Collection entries
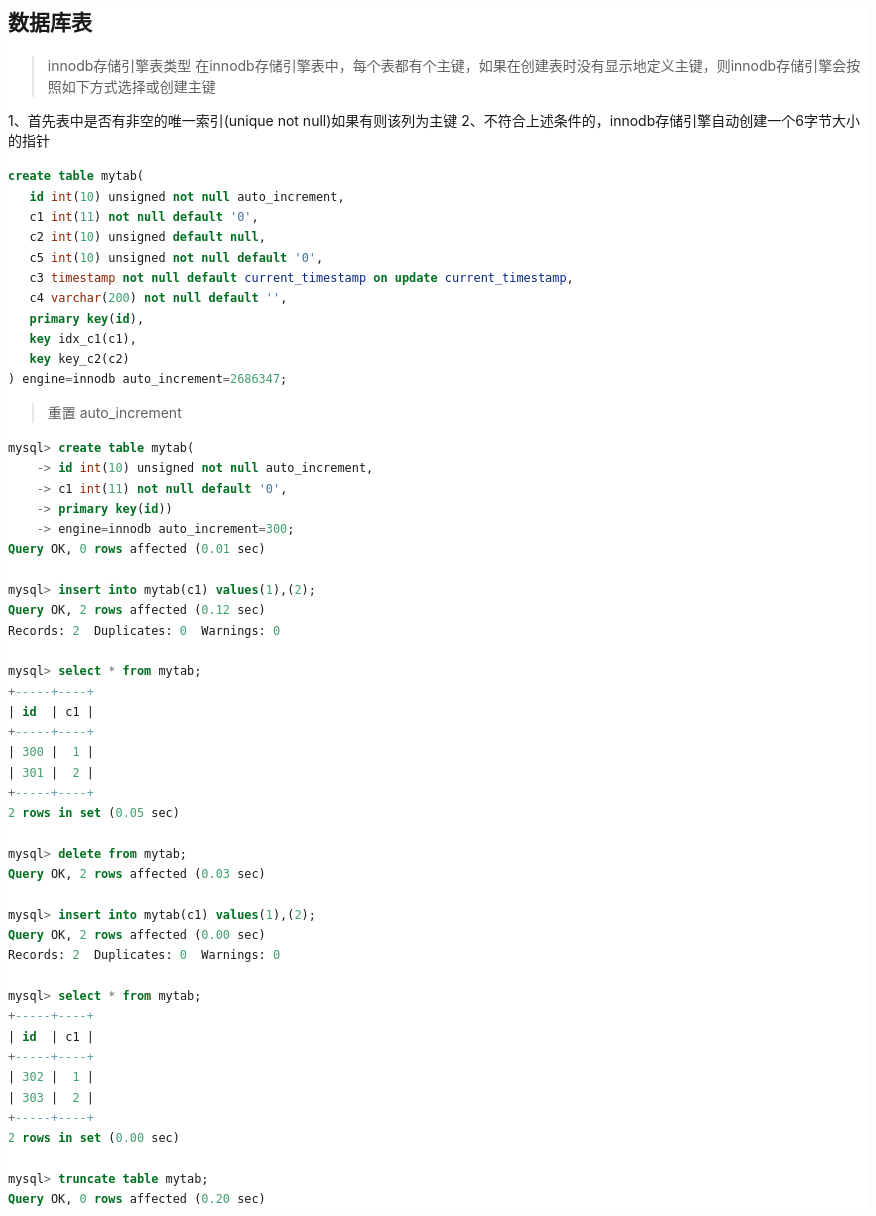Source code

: 





## 数据库表
> innodb存储引擎表类型
> 在innodb存储引擎表中，每个表都有个主键，如果在创建表时没有显示地定义主键，则innodb存储引擎会按照如下方式选择或创建主键

1、首先表中是否有非空的唯一索引(unique not null)如果有则该列为主键
2、不符合上述条件的，innodb存储引擎自动创建一个6字节大小的指针

```sql
create table mytab(
   id int(10) unsigned not null auto_increment,
   c1 int(11) not null default '0',
   c2 int(10) unsigned default null,
   c5 int(10) unsigned not null default '0',
   c3 timestamp not null default current_timestamp on update current_timestamp,
   c4 varchar(200) not null default '',
   primary key(id),
   key idx_c1(c1),
   key key_c2(c2)
) engine=innodb auto_increment=2686347;
```

> 重置 auto_increment
```sql
mysql> create table mytab(
    -> id int(10) unsigned not null auto_increment,
    -> c1 int(11) not null default '0',
    -> primary key(id))
    -> engine=innodb auto_increment=300;
Query OK, 0 rows affected (0.01 sec)

mysql> insert into mytab(c1) values(1),(2);
Query OK, 2 rows affected (0.12 sec)
Records: 2  Duplicates: 0  Warnings: 0

mysql> select * from mytab;
+-----+----+
| id  | c1 |
+-----+----+
| 300 |  1 |
| 301 |  2 |
+-----+----+
2 rows in set (0.05 sec)

mysql> delete from mytab;
Query OK, 2 rows affected (0.03 sec)

mysql> insert into mytab(c1) values(1),(2);
Query OK, 2 rows affected (0.00 sec)
Records: 2  Duplicates: 0  Warnings: 0

mysql> select * from mytab;
+-----+----+
| id  | c1 |
+-----+----+
| 302 |  1 |
| 303 |  2 |
+-----+----+
2 rows in set (0.00 sec)

mysql> truncate table mytab;
Query OK, 0 rows affected (0.20 sec)
```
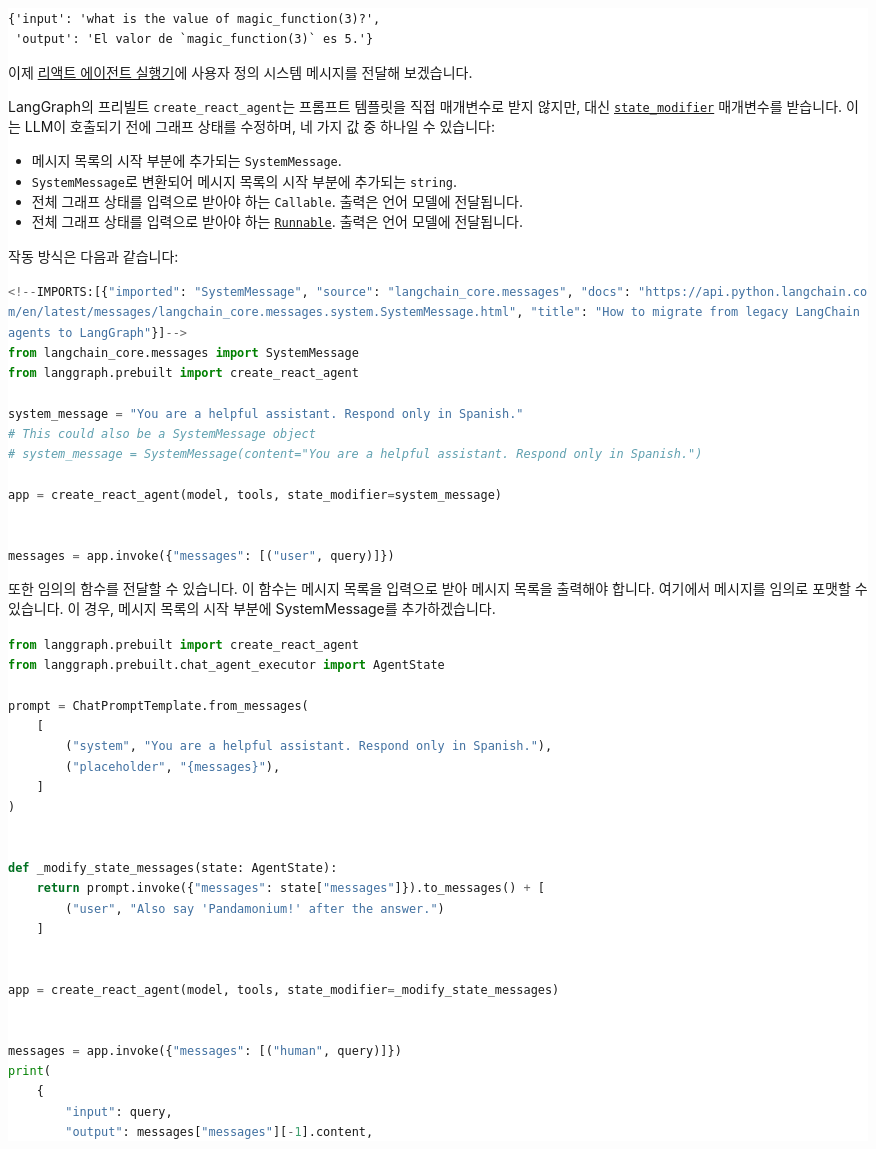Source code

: 
```output
{'input': 'what is the value of magic_function(3)?',
 'output': 'El valor de `magic_function(3)` es 5.'}
```


이제 [리액트 에이전트 실행기](https://langchain-ai.github.io/langgraph/reference/prebuilt/#create_react_agent)에 사용자 정의 시스템 메시지를 전달해 보겠습니다.

LangGraph의 프리빌트 `create_react_agent`는 프롬프트 템플릿을 직접 매개변수로 받지 않지만, 대신 [`state_modifier`](https://langchain-ai.github.io/langgraph/reference/prebuilt/#create_react_agent) 매개변수를 받습니다. 이는 LLM이 호출되기 전에 그래프 상태를 수정하며, 네 가지 값 중 하나일 수 있습니다:

- 메시지 목록의 시작 부분에 추가되는 `SystemMessage`.
- `SystemMessage`로 변환되어 메시지 목록의 시작 부분에 추가되는 `string`.
- 전체 그래프 상태를 입력으로 받아야 하는 `Callable`. 출력은 언어 모델에 전달됩니다.
- 전체 그래프 상태를 입력으로 받아야 하는 [`Runnable`](/docs/concepts/#langchain-expression-language-lcel). 출력은 언어 모델에 전달됩니다.

작동 방식은 다음과 같습니다:

```python
<!--IMPORTS:[{"imported": "SystemMessage", "source": "langchain_core.messages", "docs": "https://api.python.langchain.com/en/latest/messages/langchain_core.messages.system.SystemMessage.html", "title": "How to migrate from legacy LangChain agents to LangGraph"}]-->
from langchain_core.messages import SystemMessage
from langgraph.prebuilt import create_react_agent

system_message = "You are a helpful assistant. Respond only in Spanish."
# This could also be a SystemMessage object
# system_message = SystemMessage(content="You are a helpful assistant. Respond only in Spanish.")

app = create_react_agent(model, tools, state_modifier=system_message)


messages = app.invoke({"messages": [("user", query)]})
```


또한 임의의 함수를 전달할 수 있습니다. 이 함수는 메시지 목록을 입력으로 받아 메시지 목록을 출력해야 합니다.
여기에서 메시지를 임의로 포맷할 수 있습니다. 이 경우, 메시지 목록의 시작 부분에 SystemMessage를 추가하겠습니다.

```python
from langgraph.prebuilt import create_react_agent
from langgraph.prebuilt.chat_agent_executor import AgentState

prompt = ChatPromptTemplate.from_messages(
    [
        ("system", "You are a helpful assistant. Respond only in Spanish."),
        ("placeholder", "{messages}"),
    ]
)


def _modify_state_messages(state: AgentState):
    return prompt.invoke({"messages": state["messages"]}).to_messages() + [
        ("user", "Also say 'Pandamonium!' after the answer.")
    ]


app = create_react_agent(model, tools, state_modifier=_modify_state_messages)


messages = app.invoke({"messages": [("human", query)]})
print(
    {
        "input": query,
        "output": messages["messages"][-1].content,
```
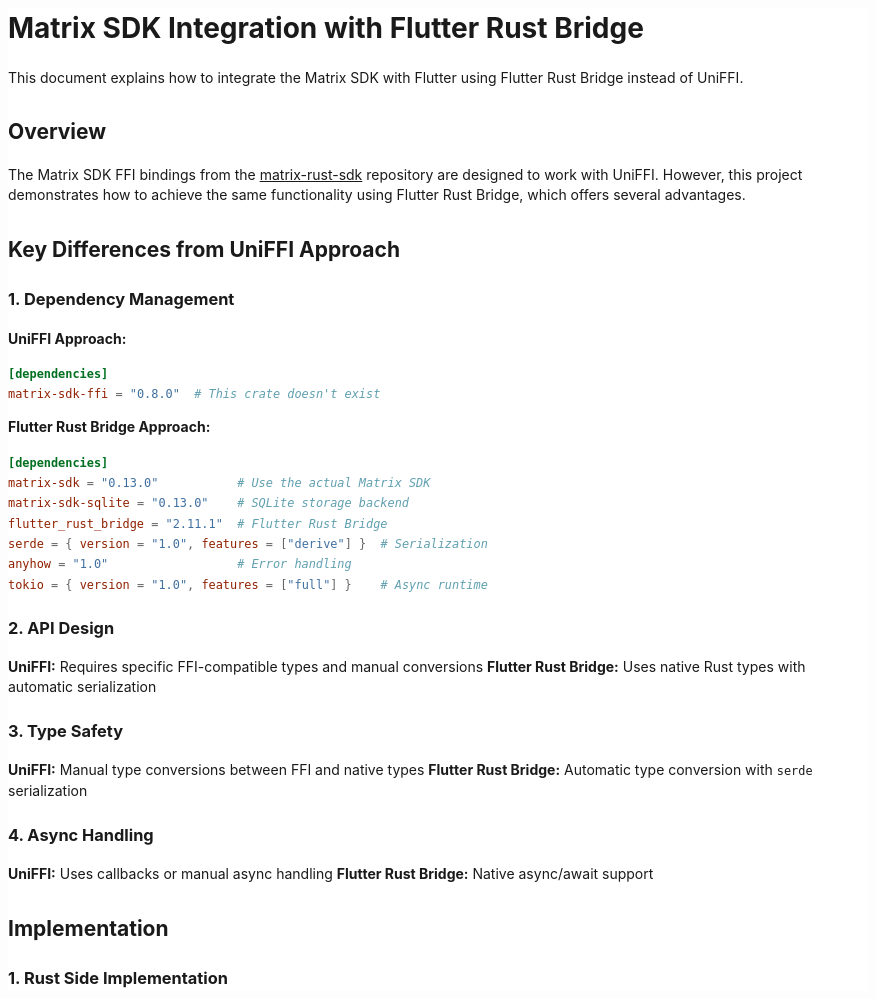 # Matrix SDK Integration with Flutter Rust Bridge

This document explains how to integrate the Matrix SDK with Flutter using Flutter Rust Bridge instead of UniFFI.

## Overview

The Matrix SDK FFI bindings from the [matrix-rust-sdk](https://github.com/matrix-org/matrix-rust-sdk) repository are designed to work with UniFFI. However, this project demonstrates how to achieve the same functionality using Flutter Rust Bridge, which offers several advantages.

## Key Differences from UniFFI Approach

### 1. **Dependency Management**

**UniFFI Approach:**
```toml
[dependencies]
matrix-sdk-ffi = "0.8.0"  # This crate doesn't exist
```

**Flutter Rust Bridge Approach:**
```toml
[dependencies]
matrix-sdk = "0.13.0"           # Use the actual Matrix SDK
matrix-sdk-sqlite = "0.13.0"    # SQLite storage backend
flutter_rust_bridge = "2.11.1"  # Flutter Rust Bridge
serde = { version = "1.0", features = ["derive"] }  # Serialization
anyhow = "1.0"                  # Error handling
tokio = { version = "1.0", features = ["full"] }    # Async runtime
```

### 2. **API Design**

**UniFFI:** Requires specific FFI-compatible types and manual conversions
**Flutter Rust Bridge:** Uses native Rust types with automatic serialization

### 3. **Type Safety**

**UniFFI:** Manual type conversions between FFI and native types
**Flutter Rust Bridge:** Automatic type conversion with `serde` serialization

### 4. **Async Handling**

**UniFFI:** Uses callbacks or manual async handling
**Flutter Rust Bridge:** Native async/await support

## Implementation

### 1. Rust Side Implementation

#### [Exercise prompt]
An exact copy of the entries, minus the pictures, is what's needed here.

#### [Response below]
Source code

: 





## 数据库表
> innodb存储引擎表类型
> 在innodb存储引擎表中，每个表都有个主键，如果在创建表时没有显示地定义主键，则innodb存储引擎会按照如下方式选择或创建主键

1、首先表中是否有非空的唯一索引(unique not null)如果有则该列为主键
2、不符合上述条件的，innodb存储引擎自动创建一个6字节大小的指针

```sql
create table mytab(
   id int(10) unsigned not null auto_increment,
   c1 int(11) not null default '0',
   c2 int(10) unsigned default null,
   c5 int(10) unsigned not null default '0',
   c3 timestamp not null default current_timestamp on update current_timestamp,
   c4 varchar(200) not null default '',
   primary key(id),
   key idx_c1(c1),
   key key_c2(c2)
) engine=innodb auto_increment=2686347;
```

> 重置 auto_increment
```sql
mysql> create table mytab(
    -> id int(10) unsigned not null auto_increment,
    -> c1 int(11) not null default '0',
    -> primary key(id))
    -> engine=innodb auto_increment=300;
Query OK, 0 rows affected (0.01 sec)

mysql> insert into mytab(c1) values(1),(2);
Query OK, 2 rows affected (0.12 sec)
Records: 2  Duplicates: 0  Warnings: 0

mysql> select * from mytab;
+-----+----+
| id  | c1 |
+-----+----+
| 300 |  1 |
| 301 |  2 |
+-----+----+
2 rows in set (0.05 sec)

mysql> delete from mytab;
Query OK, 2 rows affected (0.03 sec)

mysql> insert into mytab(c1) values(1),(2);
Query OK, 2 rows affected (0.00 sec)
Records: 2  Duplicates: 0  Warnings: 0

mysql> select * from mytab;
+-----+----+
| id  | c1 |
+-----+----+
| 302 |  1 |
| 303 |  2 |
+-----+----+
2 rows in set (0.00 sec)

mysql> truncate table mytab;
Query OK, 0 rows affected (0.20 sec)
```
Source code

: 
```output
{'input': 'what is the value of magic_function(3)?',
 'output': 'El valor de `magic_function(3)` es 5.'}
```


이제 [리액트 에이전트 실행기](https://langchain-ai.github.io/langgraph/reference/prebuilt/#create_react_agent)에 사용자 정의 시스템 메시지를 전달해 보겠습니다.

LangGraph의 프리빌트 `create_react_agent`는 프롬프트 템플릿을 직접 매개변수로 받지 않지만, 대신 [`state_modifier`](https://langchain-ai.github.io/langgraph/reference/prebuilt/#create_react_agent) 매개변수를 받습니다. 이는 LLM이 호출되기 전에 그래프 상태를 수정하며, 네 가지 값 중 하나일 수 있습니다:

- 메시지 목록의 시작 부분에 추가되는 `SystemMessage`.
- `SystemMessage`로 변환되어 메시지 목록의 시작 부분에 추가되는 `string`.
- 전체 그래프 상태를 입력으로 받아야 하는 `Callable`. 출력은 언어 모델에 전달됩니다.
- 전체 그래프 상태를 입력으로 받아야 하는 [`Runnable`](/docs/concepts/#langchain-expression-language-lcel). 출력은 언어 모델에 전달됩니다.

작동 방식은 다음과 같습니다:

```python
<!--IMPORTS:[{"imported": "SystemMessage", "source": "langchain_core.messages", "docs": "https://api.python.langchain.com/en/latest/messages/langchain_core.messages.system.SystemMessage.html", "title": "How to migrate from legacy LangChain agents to LangGraph"}]-->
from langchain_core.messages import SystemMessage
from langgraph.prebuilt import create_react_agent

system_message = "You are a helpful assistant. Respond only in Spanish."
# This could also be a SystemMessage object
# system_message = SystemMessage(content="You are a helpful assistant. Respond only in Spanish.")

app = create_react_agent(model, tools, state_modifier=system_message)


messages = app.invoke({"messages": [("user", query)]})
```


또한 임의의 함수를 전달할 수 있습니다. 이 함수는 메시지 목록을 입력으로 받아 메시지 목록을 출력해야 합니다.
여기에서 메시지를 임의로 포맷할 수 있습니다. 이 경우, 메시지 목록의 시작 부분에 SystemMessage를 추가하겠습니다.

```python
from langgraph.prebuilt import create_react_agent
from langgraph.prebuilt.chat_agent_executor import AgentState

prompt = ChatPromptTemplate.from_messages(
    [
        ("system", "You are a helpful assistant. Respond only in Spanish."),
        ("placeholder", "{messages}"),
    ]
)


def _modify_state_messages(state: AgentState):
    return prompt.invoke({"messages": state["messages"]}).to_messages() + [
        ("user", "Also say 'Pandamonium!' after the answer.")
    ]


app = create_react_agent(model, tools, state_modifier=_modify_state_messages)


messages = app.invoke({"messages": [("human", query)]})
print(
    {
        "input": query,
        "output": messages["messages"][-1].content,
```
 # Matrix SDK Integration with Flutter Rust Bridge

This document explains how to integrate the Matrix SDK with Flutter using Flutter Rust Bridge instead of UniFFI.

## Overview

The Matrix SDK FFI bindings from the [matrix-rust-sdk](https://github.com/matrix-org/matrix-rust-sdk) repository are designed to work with UniFFI. However, this project demonstrates how to achieve the same functionality using Flutter Rust Bridge, which offers several advantages.

## Key Differences from UniFFI Approach

### 1. **Dependency Management**

**UniFFI Approach:**
```toml
[dependencies]
matrix-sdk-ffi = "0.8.0"  # This crate doesn't exist
```

**Flutter Rust Bridge Approach:**
```toml
[dependencies]
matrix-sdk = "0.13.0"           # Use the actual Matrix SDK
matrix-sdk-sqlite = "0.13.0"    # SQLite storage backend
flutter_rust_bridge = "2.11.1"  # Flutter Rust Bridge
serde = { version = "1.0", features = ["derive"] }  # Serialization
anyhow = "1.0"                  # Error handling
tokio = { version = "1.0", features = ["full"] }    # Async runtime
```

### 2. **API Design**

**UniFFI:** Requires specific FFI-compatible types and manual conversions
**Flutter Rust Bridge:** Uses native Rust types with automatic serialization

### 3. **Type Safety**

**UniFFI:** Manual type conversions between FFI and native types
**Flutter Rust Bridge:** Automatic type conversion with `serde` serialization

### 4. **Async Handling**

**UniFFI:** Uses callbacks or manual async handling
**Flutter Rust Bridge:** Native async/await support

## Implementation

### 1. Rust Side Implementation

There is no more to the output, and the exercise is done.